**Task to complete**: Search the data for the string "Notes" and copy each line in which it appears.

───── Input records ─────

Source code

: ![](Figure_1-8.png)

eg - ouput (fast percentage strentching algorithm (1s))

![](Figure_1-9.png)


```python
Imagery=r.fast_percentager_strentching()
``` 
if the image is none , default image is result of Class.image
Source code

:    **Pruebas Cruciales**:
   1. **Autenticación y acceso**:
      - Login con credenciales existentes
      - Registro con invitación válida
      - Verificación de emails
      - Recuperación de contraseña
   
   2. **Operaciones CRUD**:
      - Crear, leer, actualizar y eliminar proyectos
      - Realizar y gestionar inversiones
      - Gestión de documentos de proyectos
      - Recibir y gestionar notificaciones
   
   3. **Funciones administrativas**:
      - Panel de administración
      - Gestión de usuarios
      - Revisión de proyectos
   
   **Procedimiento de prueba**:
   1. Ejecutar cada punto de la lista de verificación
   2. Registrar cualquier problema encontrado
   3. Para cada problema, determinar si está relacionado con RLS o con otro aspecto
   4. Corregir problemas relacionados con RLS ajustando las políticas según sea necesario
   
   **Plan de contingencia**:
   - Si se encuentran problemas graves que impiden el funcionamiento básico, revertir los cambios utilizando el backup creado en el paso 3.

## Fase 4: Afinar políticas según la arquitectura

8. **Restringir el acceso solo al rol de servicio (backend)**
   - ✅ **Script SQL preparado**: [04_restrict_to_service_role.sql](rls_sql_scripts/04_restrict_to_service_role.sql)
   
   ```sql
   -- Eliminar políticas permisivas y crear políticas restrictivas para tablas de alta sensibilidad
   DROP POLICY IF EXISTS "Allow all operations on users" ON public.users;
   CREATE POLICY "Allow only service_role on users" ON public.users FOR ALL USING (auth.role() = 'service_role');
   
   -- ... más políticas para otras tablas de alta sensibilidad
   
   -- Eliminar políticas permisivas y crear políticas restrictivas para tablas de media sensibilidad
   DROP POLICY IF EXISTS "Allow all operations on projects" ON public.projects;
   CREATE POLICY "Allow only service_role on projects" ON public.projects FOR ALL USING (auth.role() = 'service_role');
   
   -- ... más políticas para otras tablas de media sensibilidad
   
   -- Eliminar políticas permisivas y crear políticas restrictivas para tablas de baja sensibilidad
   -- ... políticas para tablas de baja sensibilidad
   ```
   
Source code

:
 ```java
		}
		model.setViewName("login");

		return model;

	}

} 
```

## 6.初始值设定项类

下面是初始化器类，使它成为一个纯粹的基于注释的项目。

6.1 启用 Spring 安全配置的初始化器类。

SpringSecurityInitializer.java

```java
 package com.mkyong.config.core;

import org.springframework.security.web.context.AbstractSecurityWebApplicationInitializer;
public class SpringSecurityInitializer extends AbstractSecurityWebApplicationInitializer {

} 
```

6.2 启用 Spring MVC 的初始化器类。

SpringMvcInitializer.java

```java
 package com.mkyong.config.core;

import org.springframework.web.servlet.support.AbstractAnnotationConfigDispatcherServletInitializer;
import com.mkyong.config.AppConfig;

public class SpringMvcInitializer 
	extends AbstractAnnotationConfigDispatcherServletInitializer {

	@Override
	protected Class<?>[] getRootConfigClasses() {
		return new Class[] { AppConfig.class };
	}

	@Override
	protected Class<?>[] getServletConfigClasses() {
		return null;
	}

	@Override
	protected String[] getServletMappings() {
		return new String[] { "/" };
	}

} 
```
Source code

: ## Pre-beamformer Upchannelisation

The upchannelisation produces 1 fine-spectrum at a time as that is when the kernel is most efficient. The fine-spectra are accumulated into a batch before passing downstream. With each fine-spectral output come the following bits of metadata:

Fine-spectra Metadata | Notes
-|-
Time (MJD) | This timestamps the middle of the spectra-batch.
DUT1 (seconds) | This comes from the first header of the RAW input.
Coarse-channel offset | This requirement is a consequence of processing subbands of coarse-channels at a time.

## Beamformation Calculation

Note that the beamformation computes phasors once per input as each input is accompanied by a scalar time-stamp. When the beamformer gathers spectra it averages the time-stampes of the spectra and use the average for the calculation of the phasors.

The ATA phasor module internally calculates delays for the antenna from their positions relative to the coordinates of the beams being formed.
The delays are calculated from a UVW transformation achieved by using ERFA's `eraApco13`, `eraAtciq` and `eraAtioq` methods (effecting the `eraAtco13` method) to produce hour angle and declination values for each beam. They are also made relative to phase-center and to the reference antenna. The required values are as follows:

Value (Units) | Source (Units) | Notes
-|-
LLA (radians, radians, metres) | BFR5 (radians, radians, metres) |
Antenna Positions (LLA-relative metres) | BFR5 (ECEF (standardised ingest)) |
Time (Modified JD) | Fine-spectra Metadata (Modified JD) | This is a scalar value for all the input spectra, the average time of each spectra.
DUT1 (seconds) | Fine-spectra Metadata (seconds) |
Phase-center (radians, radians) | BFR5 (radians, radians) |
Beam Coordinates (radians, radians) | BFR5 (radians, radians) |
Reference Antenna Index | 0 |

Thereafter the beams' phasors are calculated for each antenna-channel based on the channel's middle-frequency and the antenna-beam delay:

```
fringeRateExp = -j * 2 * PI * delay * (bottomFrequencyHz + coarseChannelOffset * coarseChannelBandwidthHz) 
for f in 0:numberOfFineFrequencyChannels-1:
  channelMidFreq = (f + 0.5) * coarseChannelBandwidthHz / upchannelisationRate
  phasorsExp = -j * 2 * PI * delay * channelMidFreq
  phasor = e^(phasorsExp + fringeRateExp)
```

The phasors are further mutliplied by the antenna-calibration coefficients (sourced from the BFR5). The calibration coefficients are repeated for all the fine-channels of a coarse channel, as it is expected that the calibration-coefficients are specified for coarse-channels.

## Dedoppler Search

─────

**Answer to the exercise**:
Fine-spectra Metadata | Notes
Value (Units) | Source (Units) | Notes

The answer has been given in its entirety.